If $x$ is in the domain of the generator $A$ of a semigroup $(T(t))_{t\ge0}$, can we show $A\int_0^tT(s)x\,{\rm d}s=\int_0^tT(s)Ax\,{\rm d}s$?

Question

Let

• $E$ be a $\mathbb R$-Banach space;
• $(T(t))_{t\ge0}$ be a semigroup on $E$ and $$E_0:=\left\{x\in E:\left\|T(t)x-x\right\|_E\xrightarrow{t\to0+}0\right\};$$
• $A$ denote the generator of $(T(t))_{t\ge0}$.

Note that

1. $T(t)\mathcal D(A)\subseteq\mathcal D(A)$ and $$AT(t)x=T(t)Ax\tag0$$ for all $t\ge0$;
2. $\mathcal D(A)\subseteq E_0$.

Assume that $(T(t))_{t\ge0}$ is locally bounded$^1$. Then,

3. $T(t)\overline{\mathcal D(A)}\subseteq\overline{\mathcal D(A)}$ for all $t\ge0$;
4. If $x\in E_0$, then $$\int_0^tT(s)x\:{\rm d}s\in\mathcal D(A)\tag2$$ and $$A\int_0^tT(s)x\:{\rm d}s=T(t)x-x\tag3$$ for all $t\ge0$;
5. $\mathcal D(A)$ is a dense subset of $E_0$.

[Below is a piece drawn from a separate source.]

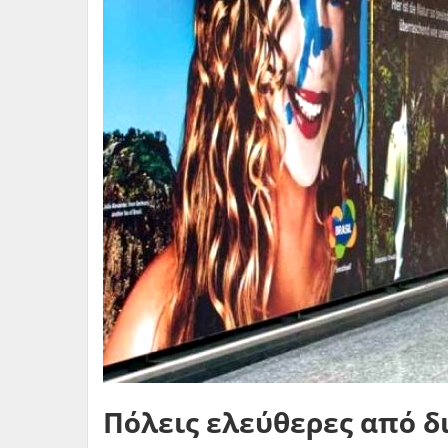
Πόλεις ελεύθερες από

Question: Let $x\in\mathcal D(A)$. Are we able to show that $$A\int_0^tT(s)x\:{\rm d}s=\int_0^tT(s)Ax\:{\rm d}s\tag4$$ for all $t\ge0$?

Formally, it is easy to derive $(4)$ given the present assumptions. The only technical issue which I don't see how I can resolve it is the Borel measurability of $$[0,\infty)\to E\;,\;\;\;s\mapsto T(s)Ax\tag5$$ which is needed for the integral of the right-hand side of $(4)$ to be well-defined.

---

$^1$ i.e. $$\exists t_0>0:\sup_{t\in[0,\:t_0)}\left\|T(t)\right\|_{\mathfrak L(E)}<\infty\tag1.$$

Answer 1

It's a Riemann integral that's a limit of Riemann sums where the corresponding Riemann sum identity holds. Then you can used the fact that $A$ is closed on order to take the limit of the sums.